----- THE DATA

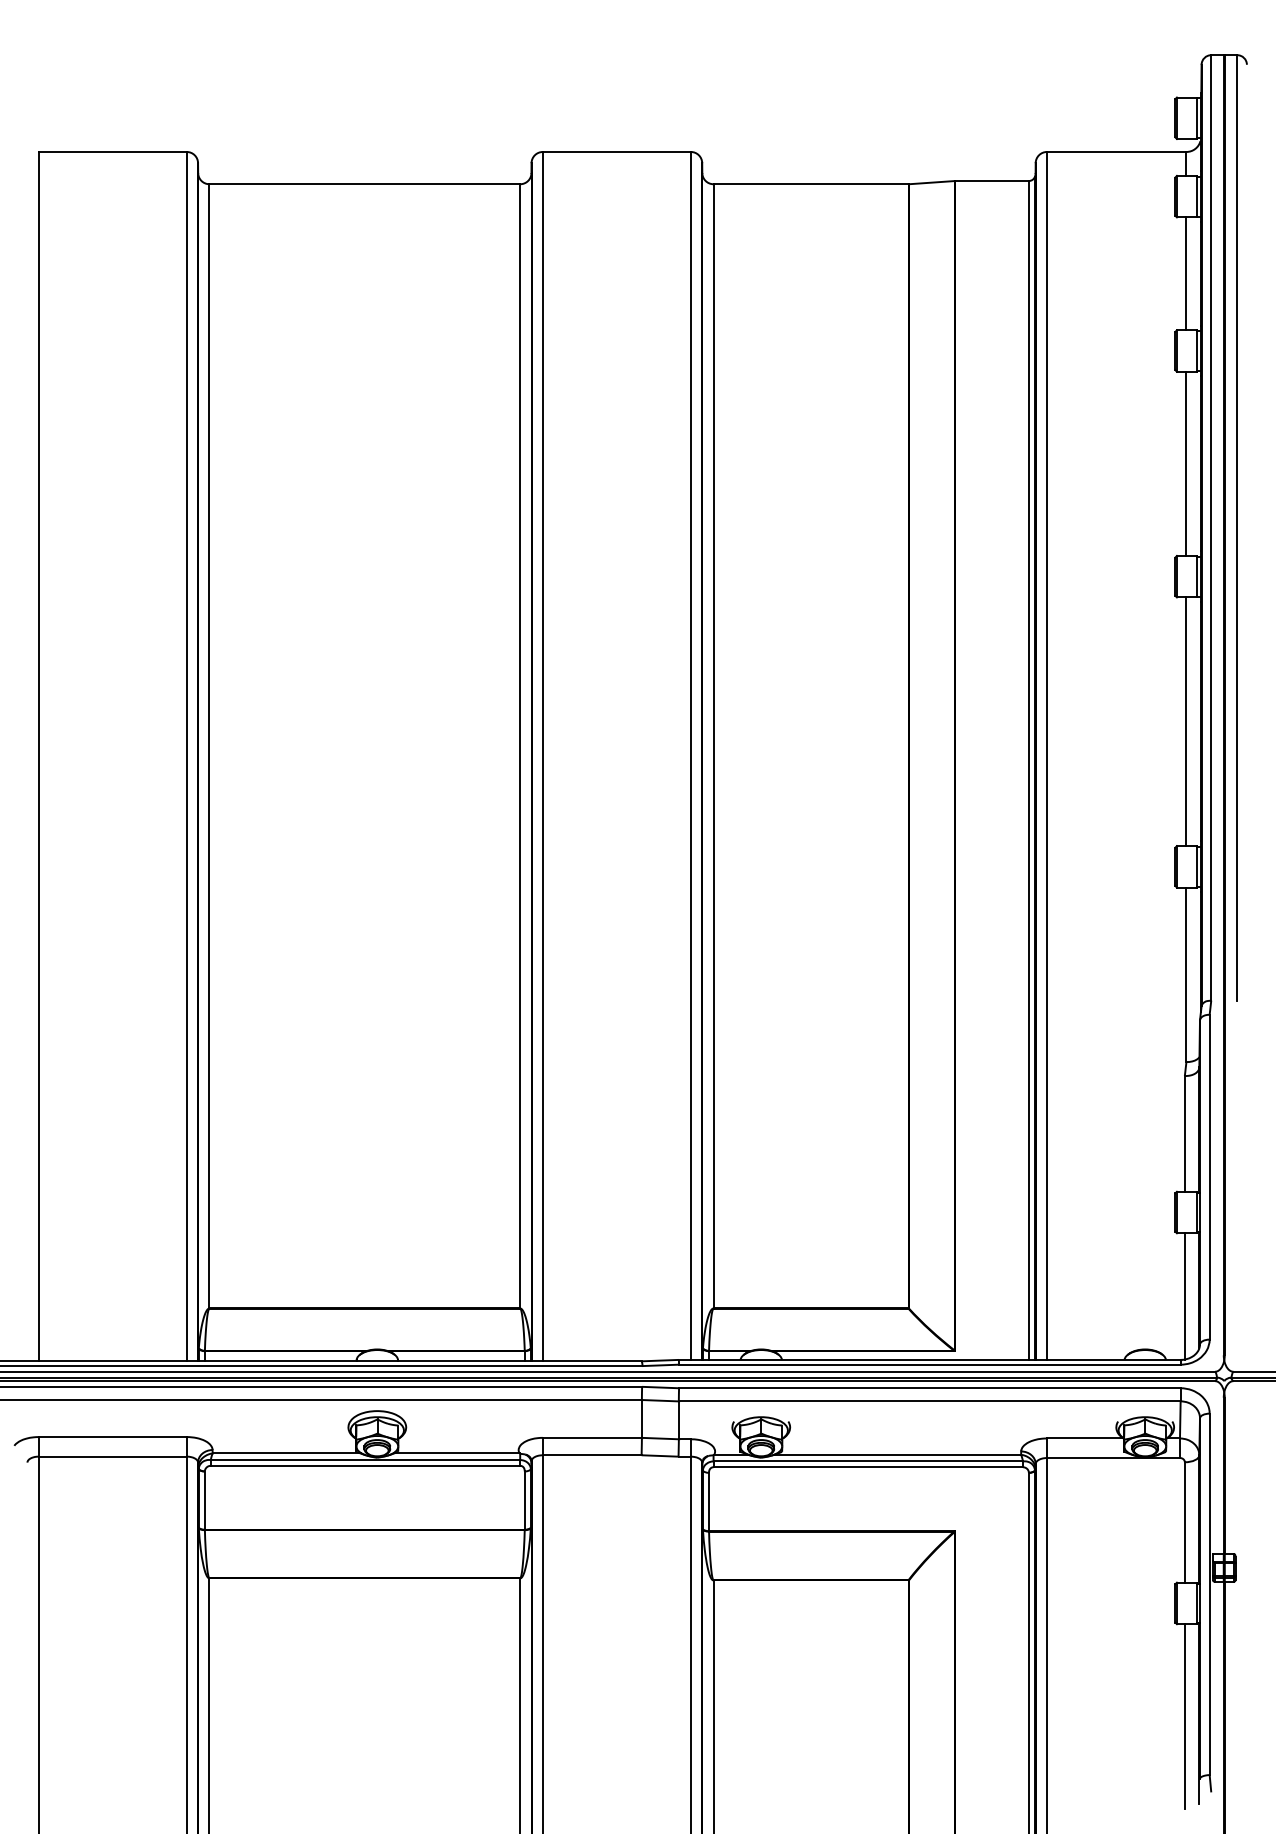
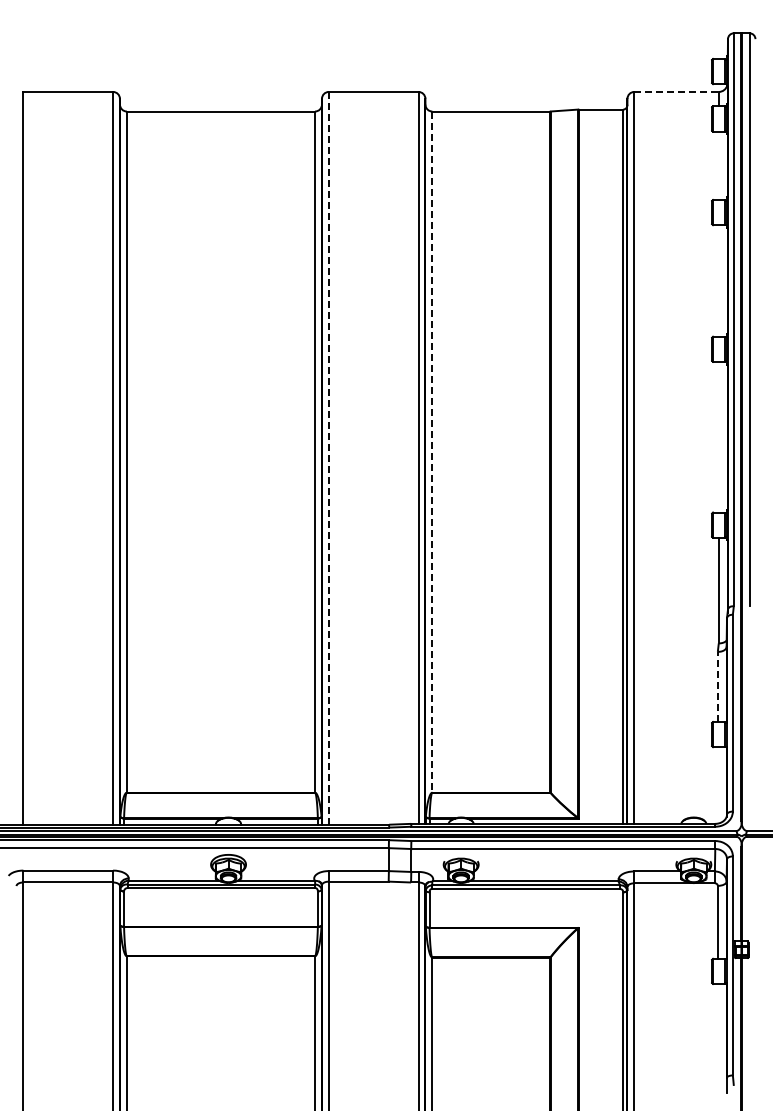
line: (1118, 151) -> (677, 91), solid -> dashed
line: (1185, 273) -> (718, 165), removed
line: (1185, 463) -> (718, 280), removed
line: (1185, 720) -> (718, 436), removed
line: (713, 747) -> (432, 452), solid -> dashed
line: (542, 756) -> (328, 458), solid -> dashed
line: (1184, 1133) -> (717, 686), solid -> dashed
line: (1184, 1296) -> (717, 785), removed
line: (1184, 1715) -> (717, 1039), removed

----------

◆ EXERCISE PROMPT
Exactly as they stand, set down the lines from the start of the material through the line with "line: (1184, 1133)", both ends included, omitting the pictures.

◆ YOUR SOLUTION
line: (1118, 151) -> (677, 91), solid -> dashed
line: (1185, 273) -> (718, 165), removed
line: (1185, 463) -> (718, 280), removed
line: (1185, 720) -> (718, 436), removed
line: (713, 747) -> (432, 452), solid -> dashed
line: (542, 756) -> (328, 458), solid -> dashed
line: (1184, 1133) -> (717, 686), solid -> dashed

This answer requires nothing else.